ROCHESTER, N.Y. (WROC) — Just after the craft beer industry of New York got a big win after a tax exemption was resigned into law, another bill is looking to tax the beer industry as a whole in New York.
The bill would increase the current $0.14 per gallon tax on beer to $0.30. The tax is meant to bring the beer tax to the same level as the state’s wine tax.
That tax — according to the bill — would generate about $51 million in “additional revenue that would be split between the State University of New York and the City University of New York.”
Epstein over the phone told News 8 that the tax on beer was a way to create a “dedicated funding stream” to SUNY and CUNY schools to help balance their budgets.
“The infrastructure of our public schools is crumbling,” Epstein said.
He also added that the Excelsior Scholarship only affects a small portion of students that go to public universities.
“We needed to do more to make sure that those who start their education at a public university can afford to be able to finish it,” Epstein said.
He said that the tax revenue would be split proportionally between the two school systems; since SUNY has more students, it would get more funding.
Advocates of craft beer and local beer lovers are concerned that this will particularly affect the craft brewing industry.
“This is not a bill focusing on the craft industry,” Epstein said. “This is a tax on beer across the state. This is not against the craft industry at all, this is just saying for alcohol in general, there’s a cost associated with it, and it needs to support our government.”
He added that the previous tax exemptions are meant to grow the craft industry, but that the beer industry on the whole shouldn’t be left out of paying an equal tax.

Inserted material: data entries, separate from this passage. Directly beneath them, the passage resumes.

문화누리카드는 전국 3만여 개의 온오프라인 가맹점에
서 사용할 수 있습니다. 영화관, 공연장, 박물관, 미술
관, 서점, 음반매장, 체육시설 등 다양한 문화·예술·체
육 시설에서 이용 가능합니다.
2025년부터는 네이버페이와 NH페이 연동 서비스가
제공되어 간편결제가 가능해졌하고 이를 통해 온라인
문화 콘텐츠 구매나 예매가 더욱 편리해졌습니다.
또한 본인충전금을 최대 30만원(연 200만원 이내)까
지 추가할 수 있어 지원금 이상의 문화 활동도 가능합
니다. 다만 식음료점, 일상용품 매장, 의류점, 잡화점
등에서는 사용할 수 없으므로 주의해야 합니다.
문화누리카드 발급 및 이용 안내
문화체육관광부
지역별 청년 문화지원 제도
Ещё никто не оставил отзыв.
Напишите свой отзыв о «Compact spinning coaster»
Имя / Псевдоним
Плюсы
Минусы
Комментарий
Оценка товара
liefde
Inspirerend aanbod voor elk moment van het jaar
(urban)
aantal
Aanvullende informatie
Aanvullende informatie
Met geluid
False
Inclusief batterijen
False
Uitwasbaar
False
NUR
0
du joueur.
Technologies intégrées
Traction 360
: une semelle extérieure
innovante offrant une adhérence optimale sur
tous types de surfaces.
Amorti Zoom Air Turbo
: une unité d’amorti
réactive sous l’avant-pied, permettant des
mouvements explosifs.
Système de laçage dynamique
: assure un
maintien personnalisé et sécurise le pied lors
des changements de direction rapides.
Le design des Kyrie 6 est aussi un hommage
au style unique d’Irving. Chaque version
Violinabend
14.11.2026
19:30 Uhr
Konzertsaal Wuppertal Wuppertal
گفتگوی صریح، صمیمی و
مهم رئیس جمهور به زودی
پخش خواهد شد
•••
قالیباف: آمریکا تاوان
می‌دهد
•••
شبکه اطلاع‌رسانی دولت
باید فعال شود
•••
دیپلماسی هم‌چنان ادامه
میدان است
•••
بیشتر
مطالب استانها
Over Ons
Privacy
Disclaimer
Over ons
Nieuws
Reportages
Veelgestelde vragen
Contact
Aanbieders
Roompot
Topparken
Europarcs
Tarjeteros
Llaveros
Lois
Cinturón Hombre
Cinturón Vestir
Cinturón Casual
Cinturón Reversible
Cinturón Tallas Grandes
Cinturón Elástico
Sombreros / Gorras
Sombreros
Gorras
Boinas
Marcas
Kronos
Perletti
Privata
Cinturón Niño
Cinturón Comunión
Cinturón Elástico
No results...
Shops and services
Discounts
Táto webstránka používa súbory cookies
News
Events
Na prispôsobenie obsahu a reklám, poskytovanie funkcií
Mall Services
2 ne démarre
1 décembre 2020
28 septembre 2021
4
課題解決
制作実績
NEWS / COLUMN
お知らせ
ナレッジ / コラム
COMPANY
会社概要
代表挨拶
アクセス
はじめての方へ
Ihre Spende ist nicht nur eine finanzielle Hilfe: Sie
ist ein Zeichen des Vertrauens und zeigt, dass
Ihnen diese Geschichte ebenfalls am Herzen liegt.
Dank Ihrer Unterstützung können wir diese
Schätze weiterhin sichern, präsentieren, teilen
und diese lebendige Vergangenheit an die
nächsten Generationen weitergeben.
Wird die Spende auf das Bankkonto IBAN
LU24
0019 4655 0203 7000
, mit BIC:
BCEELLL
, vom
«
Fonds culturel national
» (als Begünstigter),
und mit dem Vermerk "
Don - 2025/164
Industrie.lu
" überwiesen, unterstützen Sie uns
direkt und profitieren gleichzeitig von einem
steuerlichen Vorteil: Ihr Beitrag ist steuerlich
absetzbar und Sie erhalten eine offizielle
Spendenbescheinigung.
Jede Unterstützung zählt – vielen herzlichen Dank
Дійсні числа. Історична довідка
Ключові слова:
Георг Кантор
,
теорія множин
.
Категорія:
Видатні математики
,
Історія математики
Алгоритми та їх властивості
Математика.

Paul Leone, the Executive Director of the New York Craft Brewers Association, rebuts this piece of legislation, saying in an email:
“The assemblyman is quoted as saying we have some of the lowest state excise taxes on beer in the country, that is true, that is also why we are number two in the country in total number of breweries, and in the top five for economic impact. Why would any state legislator think it’s a good idea to slow that down and damage the industry with this extra tax?”
Further adding when asked if this will affect craft breweries more:
“Any tax increase on beer is going to have an effect,” Leone said. “His bill has the financial hit on the distributors, I can tell you for sure that the distributors are not going to absorb that cost, someone will have to pay it which means it will be passed down to the brewers.
“The consumer will only pay so much for their beer, and the price of beer will most certainly have to go up, brewers run on extremely tight margins, they cannot simply absorb this more than doubling of their taxes. This is fiscally irresponsible legislation to go after a successful industry to pay for a budget deficit.”